[YOUR TASK] Each record below should be written out again exactly.

[MATERIAL TO PROCESS]
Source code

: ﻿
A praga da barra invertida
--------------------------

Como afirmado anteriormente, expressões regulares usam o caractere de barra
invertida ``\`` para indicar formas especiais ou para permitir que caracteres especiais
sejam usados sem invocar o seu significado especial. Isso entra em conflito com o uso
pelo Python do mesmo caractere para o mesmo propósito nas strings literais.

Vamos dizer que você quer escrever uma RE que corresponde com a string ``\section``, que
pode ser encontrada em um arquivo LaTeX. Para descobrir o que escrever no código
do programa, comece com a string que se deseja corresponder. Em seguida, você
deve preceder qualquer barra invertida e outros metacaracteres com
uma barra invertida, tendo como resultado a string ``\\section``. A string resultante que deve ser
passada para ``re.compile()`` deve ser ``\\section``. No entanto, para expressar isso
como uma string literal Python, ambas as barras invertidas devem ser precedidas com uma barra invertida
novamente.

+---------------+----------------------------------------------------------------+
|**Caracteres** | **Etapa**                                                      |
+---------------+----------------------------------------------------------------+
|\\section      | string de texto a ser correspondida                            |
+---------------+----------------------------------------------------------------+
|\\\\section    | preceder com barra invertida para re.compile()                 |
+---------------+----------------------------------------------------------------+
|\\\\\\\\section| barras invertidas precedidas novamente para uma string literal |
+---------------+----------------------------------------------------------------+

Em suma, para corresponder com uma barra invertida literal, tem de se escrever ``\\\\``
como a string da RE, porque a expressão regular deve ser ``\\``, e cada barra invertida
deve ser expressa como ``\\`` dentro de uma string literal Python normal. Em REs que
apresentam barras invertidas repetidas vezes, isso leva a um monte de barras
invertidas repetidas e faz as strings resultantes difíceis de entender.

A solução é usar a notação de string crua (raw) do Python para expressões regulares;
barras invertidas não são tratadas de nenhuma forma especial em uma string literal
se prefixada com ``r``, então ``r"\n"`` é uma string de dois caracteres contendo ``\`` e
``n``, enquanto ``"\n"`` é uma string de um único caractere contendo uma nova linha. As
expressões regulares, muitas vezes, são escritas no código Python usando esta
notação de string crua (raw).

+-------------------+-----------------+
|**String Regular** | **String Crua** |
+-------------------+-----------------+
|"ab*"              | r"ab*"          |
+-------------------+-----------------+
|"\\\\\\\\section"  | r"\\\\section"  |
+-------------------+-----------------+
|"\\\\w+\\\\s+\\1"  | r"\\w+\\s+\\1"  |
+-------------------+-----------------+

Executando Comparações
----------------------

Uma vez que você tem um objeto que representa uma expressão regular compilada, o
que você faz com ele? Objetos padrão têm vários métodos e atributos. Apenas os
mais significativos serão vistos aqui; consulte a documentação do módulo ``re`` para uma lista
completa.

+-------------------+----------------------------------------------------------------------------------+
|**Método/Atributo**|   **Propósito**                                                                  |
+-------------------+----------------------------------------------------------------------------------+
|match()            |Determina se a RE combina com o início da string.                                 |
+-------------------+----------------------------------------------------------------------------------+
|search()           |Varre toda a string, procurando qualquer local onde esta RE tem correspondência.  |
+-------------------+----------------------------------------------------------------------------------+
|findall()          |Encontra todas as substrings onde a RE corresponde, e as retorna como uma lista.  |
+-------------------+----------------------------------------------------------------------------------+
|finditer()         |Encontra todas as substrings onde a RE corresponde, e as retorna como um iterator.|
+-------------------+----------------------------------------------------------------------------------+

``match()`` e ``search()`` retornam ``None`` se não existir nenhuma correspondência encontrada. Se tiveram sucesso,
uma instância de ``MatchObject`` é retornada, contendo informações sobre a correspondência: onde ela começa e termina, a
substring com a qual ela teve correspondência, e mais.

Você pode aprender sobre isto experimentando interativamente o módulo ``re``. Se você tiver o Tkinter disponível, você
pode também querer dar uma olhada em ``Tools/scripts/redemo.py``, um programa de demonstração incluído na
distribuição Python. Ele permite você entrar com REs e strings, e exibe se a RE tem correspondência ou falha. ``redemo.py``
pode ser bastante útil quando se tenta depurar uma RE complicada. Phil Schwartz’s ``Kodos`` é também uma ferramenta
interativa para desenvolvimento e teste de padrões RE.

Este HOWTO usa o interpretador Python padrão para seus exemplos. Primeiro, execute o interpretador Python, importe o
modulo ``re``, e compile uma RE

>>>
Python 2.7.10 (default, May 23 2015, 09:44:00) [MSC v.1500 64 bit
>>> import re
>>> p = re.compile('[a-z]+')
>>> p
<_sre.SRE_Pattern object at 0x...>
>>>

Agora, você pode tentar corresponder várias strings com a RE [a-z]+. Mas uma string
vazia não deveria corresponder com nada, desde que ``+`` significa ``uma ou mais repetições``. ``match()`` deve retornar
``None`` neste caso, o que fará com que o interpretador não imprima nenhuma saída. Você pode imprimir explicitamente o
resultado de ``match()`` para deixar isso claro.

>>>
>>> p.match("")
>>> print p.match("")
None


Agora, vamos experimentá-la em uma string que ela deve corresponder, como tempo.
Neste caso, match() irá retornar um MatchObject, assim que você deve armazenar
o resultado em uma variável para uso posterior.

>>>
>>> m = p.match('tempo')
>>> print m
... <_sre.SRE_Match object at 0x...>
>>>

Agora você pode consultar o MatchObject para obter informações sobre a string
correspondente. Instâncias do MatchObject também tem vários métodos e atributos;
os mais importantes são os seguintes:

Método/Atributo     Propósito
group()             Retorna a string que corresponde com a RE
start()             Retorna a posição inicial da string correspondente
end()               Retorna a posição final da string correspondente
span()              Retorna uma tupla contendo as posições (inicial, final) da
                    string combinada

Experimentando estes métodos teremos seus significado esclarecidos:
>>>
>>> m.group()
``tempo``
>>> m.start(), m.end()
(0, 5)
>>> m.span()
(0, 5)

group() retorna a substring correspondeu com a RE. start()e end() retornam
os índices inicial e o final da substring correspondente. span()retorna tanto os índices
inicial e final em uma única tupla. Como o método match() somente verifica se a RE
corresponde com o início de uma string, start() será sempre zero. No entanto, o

[RESPONSE AREA]
Source code

: ﻿
A praga da barra invertida
--------------------------

Como afirmado anteriormente, expressões regulares usam o caractere de barra
invertida ``\`` para indicar formas especiais ou para permitir que caracteres especiais
sejam usados sem invocar o seu significado especial. Isso entra em conflito com o uso
pelo Python do mesmo caractere para o mesmo propósito nas strings literais.

Vamos dizer que você quer escrever uma RE que corresponde com a string ``\section``, que
pode ser encontrada em um arquivo LaTeX. Para descobrir o que escrever no código
do programa, comece com a string que se deseja corresponder. Em seguida, você
deve preceder qualquer barra invertida e outros metacaracteres com
uma barra invertida, tendo como resultado a string ``\\section``. A string resultante que deve ser
passada para ``re.compile()`` deve ser ``\\section``. No entanto, para expressar isso
como uma string literal Python, ambas as barras invertidas devem ser precedidas com uma barra invertida
novamente.

+---------------+----------------------------------------------------------------+
|**Caracteres** | **Etapa**                                                      |
+---------------+----------------------------------------------------------------+
|\\section      | string de texto a ser correspondida                            |
+---------------+----------------------------------------------------------------+
|\\\\section    | preceder com barra invertida para re.compile()                 |
+---------------+----------------------------------------------------------------+
|\\\\\\\\section| barras invertidas precedidas novamente para uma string literal |
+---------------+----------------------------------------------------------------+

Em suma, para corresponder com uma barra invertida literal, tem de se escrever ``\\\\``
como a string da RE, porque a expressão regular deve ser ``\\``, e cada barra invertida
deve ser expressa como ``\\`` dentro de uma string literal Python normal. Em REs que
apresentam barras invertidas repetidas vezes, isso leva a um monte de barras
invertidas repetidas e faz as strings resultantes difíceis de entender.

A solução é usar a notação de string crua (raw) do Python para expressões regulares;
barras invertidas não são tratadas de nenhuma forma especial em uma string literal
se prefixada com ``r``, então ``r"\n"`` é uma string de dois caracteres contendo ``\`` e
``n``, enquanto ``"\n"`` é uma string de um único caractere contendo uma nova linha. As
expressões regulares, muitas vezes, são escritas no código Python usando esta
notação de string crua (raw).

+-------------------+-----------------+
|**String Regular** | **String Crua** |
+-------------------+-----------------+
|"ab*"              | r"ab*"          |
+-------------------+-----------------+
|"\\\\\\\\section"  | r"\\\\section"  |
+-------------------+-----------------+
|"\\\\w+\\\\s+\\1"  | r"\\w+\\s+\\1"  |
+-------------------+-----------------+

Executando Comparações
----------------------

Uma vez que você tem um objeto que representa uma expressão regular compilada, o
que você faz com ele? Objetos padrão têm vários métodos e atributos. Apenas os
mais significativos serão vistos aqui; consulte a documentação do módulo ``re`` para uma lista
completa.

+-------------------+----------------------------------------------------------------------------------+
|**Método/Atributo**|   **Propósito**                                                                  |
+-------------------+----------------------------------------------------------------------------------+
|match()            |Determina se a RE combina com o início da string.                                 |
+-------------------+----------------------------------------------------------------------------------+
|search()           |Varre toda a string, procurando qualquer local onde esta RE tem correspondência.  |
+-------------------+----------------------------------------------------------------------------------+
|findall()          |Encontra todas as substrings onde a RE corresponde, e as retorna como uma lista.  |
+-------------------+----------------------------------------------------------------------------------+
|finditer()         |Encontra todas as substrings onde a RE corresponde, e as retorna como um iterator.|
+-------------------+----------------------------------------------------------------------------------+

``match()`` e ``search()`` retornam ``None`` se não existir nenhuma correspondência encontrada. Se tiveram sucesso,
uma instância de ``MatchObject`` é retornada, contendo informações sobre a correspondência: onde ela começa e termina, a
substring com a qual ela teve correspondência, e mais.

Você pode aprender sobre isto experimentando interativamente o módulo ``re``. Se você tiver o Tkinter disponível, você
pode também querer dar uma olhada em ``Tools/scripts/redemo.py``, um programa de demonstração incluído na
distribuição Python. Ele permite você entrar com REs e strings, e exibe se a RE tem correspondência ou falha. ``redemo.py``
pode ser bastante útil quando se tenta depurar uma RE complicada. Phil Schwartz’s ``Kodos`` é também uma ferramenta
interativa para desenvolvimento e teste de padrões RE.

Este HOWTO usa o interpretador Python padrão para seus exemplos. Primeiro, execute o interpretador Python, importe o
modulo ``re``, e compile uma RE

>>>
Python 2.7.10 (default, May 23 2015, 09:44:00) [MSC v.1500 64 bit
>>> import re
>>> p = re.compile('[a-z]+')
>>> p
<_sre.SRE_Pattern object at 0x...>
>>>

Agora, você pode tentar corresponder várias strings com a RE [a-z]+. Mas uma string
vazia não deveria corresponder com nada, desde que ``+`` significa ``uma ou mais repetições``. ``match()`` deve retornar
``None`` neste caso, o que fará com que o interpretador não imprima nenhuma saída. Você pode imprimir explicitamente o
resultado de ``match()`` para deixar isso claro.

>>>
>>> p.match("")
>>> print p.match("")
None


Agora, vamos experimentá-la em uma string que ela deve corresponder, como tempo.
Neste caso, match() irá retornar um MatchObject, assim que você deve armazenar
o resultado em uma variável para uso posterior.

>>>
>>> m = p.match('tempo')
>>> print m
... <_sre.SRE_Match object at 0x...>
>>>

Agora você pode consultar o MatchObject para obter informações sobre a string
correspondente. Instâncias do MatchObject também tem vários métodos e atributos;
os mais importantes são os seguintes:

Método/Atributo     Propósito
group()             Retorna a string que corresponde com a RE
start()             Retorna a posição inicial da string correspondente
end()               Retorna a posição final da string correspondente
span()              Retorna uma tupla contendo as posições (inicial, final) da
                    string combinada

Experimentando estes métodos teremos seus significado esclarecidos:
>>>
>>> m.group()
``tempo``
>>> m.start(), m.end()
(0, 5)
>>> m.span()
(0, 5)

group() retorna a substring correspondeu com a RE. start()e end() retornam
os índices inicial e o final da substring correspondente. span()retorna tanto os índices
inicial e final em uma única tupla. Como o método match() somente verifica se a RE
corresponde com o início de uma string, start() será sempre zero. No entanto, o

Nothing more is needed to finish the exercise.